• Work request 1: Quote a passage from the porous metal coating text below: begin at the words "Porous Metal Coating" and stop after "a coating material.".

+++

Porous Metal Coating

Abstract

Various methods, apparatuses and devices relate to porous metal layers on a substrate which are three-dimensionally coated. In one embodiment, a porous metal layer is deposited over a substrate. The porous metal layer can be three-dimensionally coated with a coating material.

Description

TECHNICAL FIELD

The present application relates to coating of porous metal layers.

BACKGROUND

In the manufacturing process of semiconductor devices, metal layers are deposited on substrates like semiconductor wafers. These metal layers are then structured to form, for example, interconnects, bonding pads, heat sinks or the like. Conventionally deposited metal layers, for example, copper layers, may, e.g., cause stress to the substrate or, e.g., exert a force on the substrate, e.g., due to thermal expansion, which may be undesirable in some circumstances. Similar problems may occur when depositing metal layers on other kinds of substrates in other processes than semiconductor device manufacturing processes.

In recent years, the use of porous metal layers has been investigated. Porous metal layers may for example be deposited by plasma-based deposition methods or other methods and may exhibit varying porosity depending for example on the conditions during deposition of the metal layer. Porosity in this respect refers to the percentage of metal layers being occupied by voids (“pores”), a high porosity layer having a higher percentage of its volume occupied by such voids than a layer with a lower porosity. Such porous metal layers may in some cases have favorable thermal and/or mechanical properties, for example, in terms of stress induced or forces exerted due to thermal expansion. However, integration of such porous metal layers in manufacturing processes, for example, of silicon-based devices constitutes an obstacle to be solved. For example, porous metal layers may have in some cases less favorable adhesive properties than conventional metal layers, or may have a reduced hardness.

+++

• Work request 2: Please print every line of the records below exactly as they appear, and leave the pictures out of your answer.

+++

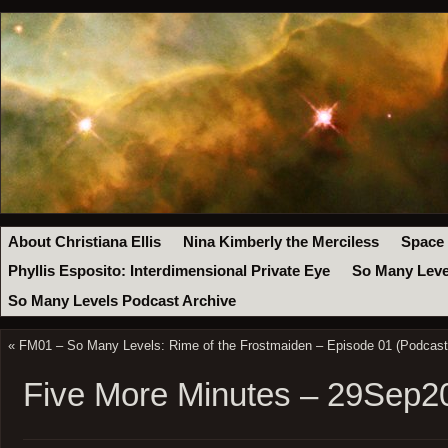
About Christiana Ellis
Nina Kimberly the Merciless
Space
Phyllis Esposito: Interdimensional Private Eye
So Many Leve
So Many Levels Podcast Archive
«
FM01 – So Many Levels: Rime of the Frostmaiden – Episode 01 (Podcast
Five More Minutes – 29Sep2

+++

• Answer space 1:
Porous Metal Coating

Abstract

Various methods, apparatuses and devices relate to porous metal layers on a substrate which are three-dimensionally coated. In one embodiment, a porous metal layer is deposited over a substrate. The porous metal layer can be three-dimensionally coated with a coating material.

• Answer space 2:
About Christiana Ellis
Nina Kimberly the Merciless
Space
Phyllis Esposito: Interdimensional Private Eye
So Many Leve
So Many Levels Podcast Archive
«
FM01 – So Many Levels: Rime of the Frostmaiden – Episode 01 (Podcast
Five More Minutes – 29Sep2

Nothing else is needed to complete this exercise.